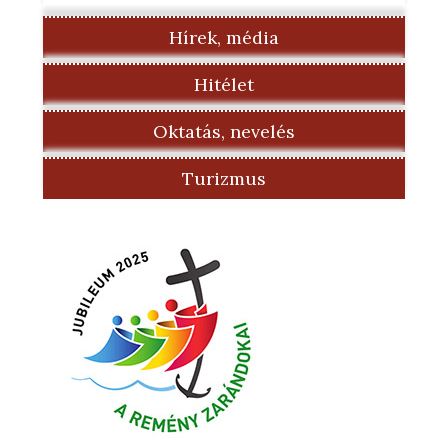
Hírek, média
Hitélet
Oktatás, nevelés
Turizmus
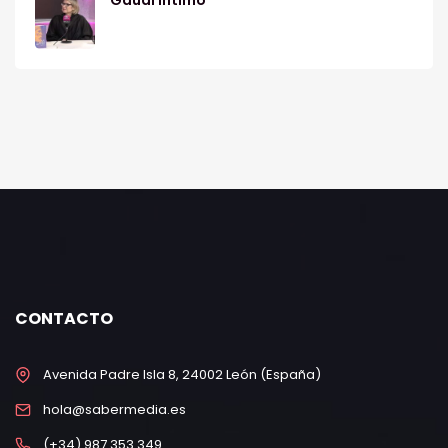
CONTACTO
Avenida Padre Isla 8, 24002 León (España)
hola@sabermedia.es
(+34) 987 353 349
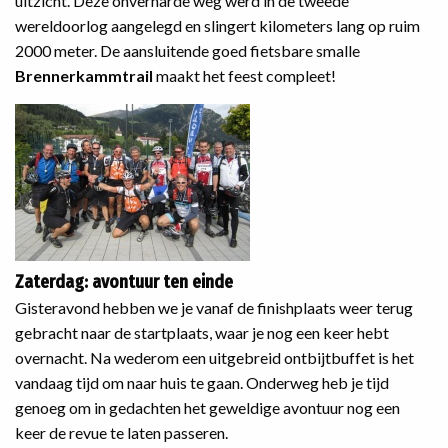
uitzicht. Deze onverharde weg werd in de tweede
wereldoorlog aangelegd en slingert kilometers lang op ruim
2000 meter. De aansluitende goed fietsbare smalle
Brennerkammtrail
maakt het feest compleet!
Zaterdag: avontuur ten einde
Gisteravond hebben we je vanaf de finishplaats weer terug
gebracht naar de startplaats, waar je nog een keer hebt
overnacht. Na wederom een uitgebreid ontbijtbuffet is het
vandaag tijd om naar huis te gaan. Onderweg heb je tijd
genoeg om in gedachten het geweldige avontuur nog een
keer de revue te laten passeren.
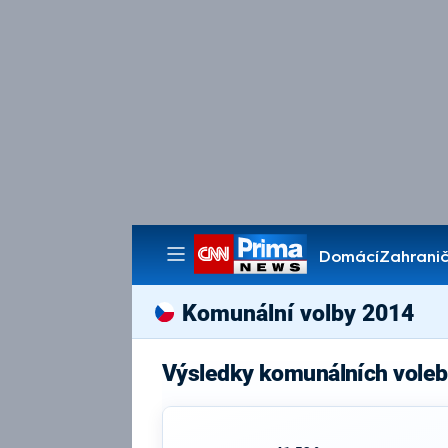
Domácí
Zahranič
Pořady
Komunální volby 2014
Výsledky komunálních voleb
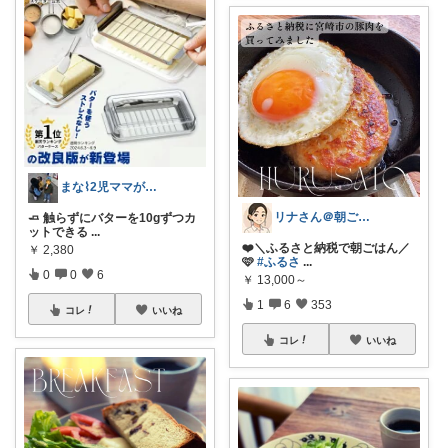
まな⌇2児ママが目指すゆとりある暮らし
リナさん＠朝ごはん充実life🌿🕊️
🧈 触らずにバターを10gずつカ
ットできる
...
❤️＼ふるさと納税で朝ごはん／
￥
2,380
🩷
#ふるさ
...
0
0
6
￥
13,000～
1
6
353
コレ
いいね
コレ
いいね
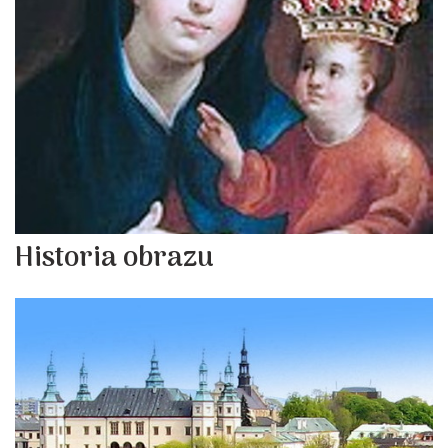
Historia obrazu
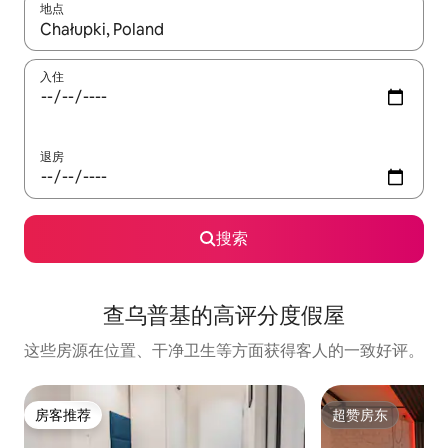
地点
如有搜索结果，请使用上下方向键查看，或通过点击或滑动手势浏
入住
退房
搜索
查乌普基的高评分度假屋
这些房源在位置、干净卫生等方面获得客人的一致好评。
房客推荐
超赞房东
房客推荐
超赞房东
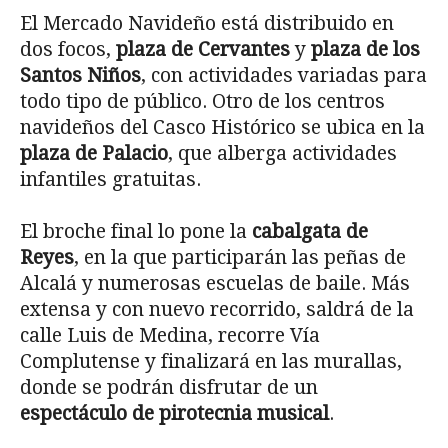
El Mercado Navideño está distribuido en
dos focos,
plaza de Cervantes
y
plaza de los
Santos Niños
, con actividades variadas para
todo tipo de público. Otro de los centros
navideños del Casco Histórico se ubica en la
plaza de Palacio
, que alberga actividades
infantiles gratuitas.
El broche final lo pone la
cabalgata de
Reyes
, en la que participarán las peñas de
Alcalá y numerosas escuelas de baile. Más
extensa y con nuevo recorrido, saldrá de la
calle Luis de Medina, recorre Vía
Complutense y finalizará en las murallas,
donde se podrán disfrutar de un
espectáculo de pirotecnia musical
.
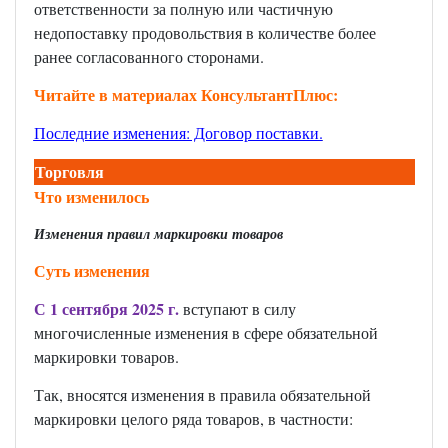
ответственности за полную или частичную
недопоставку продовольствия в количестве более
ранее согласованного сторонами.
Читайте в материалах КонсультантПлюс:
Последние изменения: Договор поставки
.
Торговля
Что изменилось
Изменения правил маркировки товаров
Суть изменения
С 1 сентября 2025 г.
вступают в силу
многочисленные изменения в сфере обязательной
маркировки товаров.
Так, вносятся изменения в правила обязательной
маркировки целого ряда товаров, в частности:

◇ ◇ ◇ ◇ ◇

:: JOB ::
In the answer, restate word for word each line from the one with "маркировки товаров." through the end of the material above.

:: WRITTEN RESPONSE ::
маркировки товаров.
Так, вносятся изменения в правила обязательной
маркировки целого ряда товаров, в частности:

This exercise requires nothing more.